A month ago I finally, finally started editing Spring Fling. An edit tailored to specifications from a real live M&B editor.
Only her specifications don't mean a bit of tweaking here and there. They require some major additions, a large rewrite and, crucially, a new end to Chapt one which, I have decided, means a whole new Chapt one altogether.
So four weeks later? I have four pages. Four painstakingly written, edited, re-edited and edited again pages.
They are devoid of life, spark and originality.
I am devoid of life, spark and originality.
I want to get it right, I want to improve it, polish it till it shines. Instead I am rubbing all the gloss off it.
*enough of the terrible metaphor*
And then I (and my inner goddess and subconscious and whoever else is in my head; I’ve only read the recaps of Book One) sighs and admits defeat.
Meanwhile my self imposed deadlines tick on. My Significant Birthday is just months away, really almost weeks away *panics*. I wanted to have the glimmerings of a publishing deal by then, a way of proving that I achieved something before middle age took hold. Otherwise I'll need to find a porsche and a toyboy and I don't have the time or money for either.
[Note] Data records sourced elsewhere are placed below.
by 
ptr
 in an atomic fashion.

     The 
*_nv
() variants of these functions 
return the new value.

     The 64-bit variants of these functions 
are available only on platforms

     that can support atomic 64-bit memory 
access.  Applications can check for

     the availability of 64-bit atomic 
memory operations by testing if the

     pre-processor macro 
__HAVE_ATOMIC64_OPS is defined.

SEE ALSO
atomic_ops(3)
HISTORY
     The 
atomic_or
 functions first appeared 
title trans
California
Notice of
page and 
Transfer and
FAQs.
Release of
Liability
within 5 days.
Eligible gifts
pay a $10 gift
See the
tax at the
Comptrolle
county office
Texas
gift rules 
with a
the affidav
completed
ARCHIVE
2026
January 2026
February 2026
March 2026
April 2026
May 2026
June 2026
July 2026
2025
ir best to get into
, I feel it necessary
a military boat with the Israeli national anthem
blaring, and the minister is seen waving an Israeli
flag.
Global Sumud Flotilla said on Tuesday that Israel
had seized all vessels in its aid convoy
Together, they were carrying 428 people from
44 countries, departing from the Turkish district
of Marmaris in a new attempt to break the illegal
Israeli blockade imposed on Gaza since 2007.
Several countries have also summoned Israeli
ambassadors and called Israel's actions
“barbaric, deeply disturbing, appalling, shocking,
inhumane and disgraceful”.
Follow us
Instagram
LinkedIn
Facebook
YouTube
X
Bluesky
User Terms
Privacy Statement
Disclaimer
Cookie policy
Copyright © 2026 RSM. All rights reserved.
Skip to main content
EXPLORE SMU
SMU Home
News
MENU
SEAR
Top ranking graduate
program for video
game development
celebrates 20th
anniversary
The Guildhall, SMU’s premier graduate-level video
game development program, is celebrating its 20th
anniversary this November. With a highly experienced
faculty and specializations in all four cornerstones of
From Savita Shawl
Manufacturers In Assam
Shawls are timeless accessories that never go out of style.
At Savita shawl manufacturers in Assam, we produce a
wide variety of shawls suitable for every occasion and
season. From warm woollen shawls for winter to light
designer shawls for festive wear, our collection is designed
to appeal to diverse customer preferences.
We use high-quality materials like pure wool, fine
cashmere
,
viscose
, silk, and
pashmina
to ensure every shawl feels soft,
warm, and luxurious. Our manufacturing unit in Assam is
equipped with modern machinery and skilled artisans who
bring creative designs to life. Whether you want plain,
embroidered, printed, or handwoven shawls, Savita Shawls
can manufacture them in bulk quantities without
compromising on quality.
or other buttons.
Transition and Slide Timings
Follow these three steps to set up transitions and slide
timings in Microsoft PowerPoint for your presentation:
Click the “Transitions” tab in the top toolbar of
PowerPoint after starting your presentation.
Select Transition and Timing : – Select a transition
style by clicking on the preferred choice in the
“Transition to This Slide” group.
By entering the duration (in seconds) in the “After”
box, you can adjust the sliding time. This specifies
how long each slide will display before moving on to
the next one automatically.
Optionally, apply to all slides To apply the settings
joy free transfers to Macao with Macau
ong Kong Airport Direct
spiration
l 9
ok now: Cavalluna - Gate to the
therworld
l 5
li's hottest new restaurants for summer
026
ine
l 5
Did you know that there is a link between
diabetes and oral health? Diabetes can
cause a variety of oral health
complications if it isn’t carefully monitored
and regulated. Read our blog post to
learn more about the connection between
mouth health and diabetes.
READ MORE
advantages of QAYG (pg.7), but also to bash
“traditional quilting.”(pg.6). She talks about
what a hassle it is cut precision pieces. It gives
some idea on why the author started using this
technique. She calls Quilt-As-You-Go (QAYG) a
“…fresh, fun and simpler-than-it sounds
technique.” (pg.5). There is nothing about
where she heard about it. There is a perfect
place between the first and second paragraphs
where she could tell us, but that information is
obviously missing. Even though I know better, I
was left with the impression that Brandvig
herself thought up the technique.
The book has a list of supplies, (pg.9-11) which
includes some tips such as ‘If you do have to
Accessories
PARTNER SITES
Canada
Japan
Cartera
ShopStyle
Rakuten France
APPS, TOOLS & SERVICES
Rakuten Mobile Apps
Some might argue that writing three books whilst holding down a job, raising a child, ranting on Twitter and becoming obsessed with Danish drama was an Achievement in itself. My inner goddess/subconscious/overly controlling billionaire with trousers that hang just so would disagree. I (we?) want the validation a publishing deal would give me (us, blimey it's getting crowded in my head) as well. But, as the amazing Jennifer Cruisie recently blogged, it has to be the right publishers at the right time.
In half term we braved the rain and took the child to Legoland. It was really, really wet but, because this is Britain (home of the shortest drought in history TM) and it was half term the rain made no difference to the numbers. We all pulled on waterproofs and queued as normal. Some queues weren’t too bad, others (Atlantis and spinning water thing, I am looking at you) involved long, long waits in what was, by then, torrential rain.
Only not for everyone, not anymore. Those who can, who are willing to spend an extra £30 per person can jump the queues, take the short cut. They walk smugly (or sheepishly) past the rest of us as we wait, dripping wet and grim faced, to hop straight onto the ride.
‘What are they teaching their children,’ we muttered, half in anger, half in envy. ‘That money can buy anything, that waiting your turn doesn’t mean anything, that you don’t earn your place.’ Well, this is Cameron’s Britain after all. I don’t want to imply that as a young graduate with no work experience at all he wasn’t worth every penny of the £90,000 salary he was paid for the job his father procured him; draw your own parallels and conclusion.
But actually there is a sense of achievement as you draw closer to your turn, about knowing you have earned your place at the front; and not just because the front is under cover either. And that sense of achievement is one that those who push/buy/rush their way to the front will never truly have.
And when I finally get to tell my call story it'll be all the sweeter thanks to the wait, the doubts, the stress and those moments when I think 'sod it, I'll go and have a cup of tea* instead. That's what I tell myself anyway *stares gloomily at four edited pages*.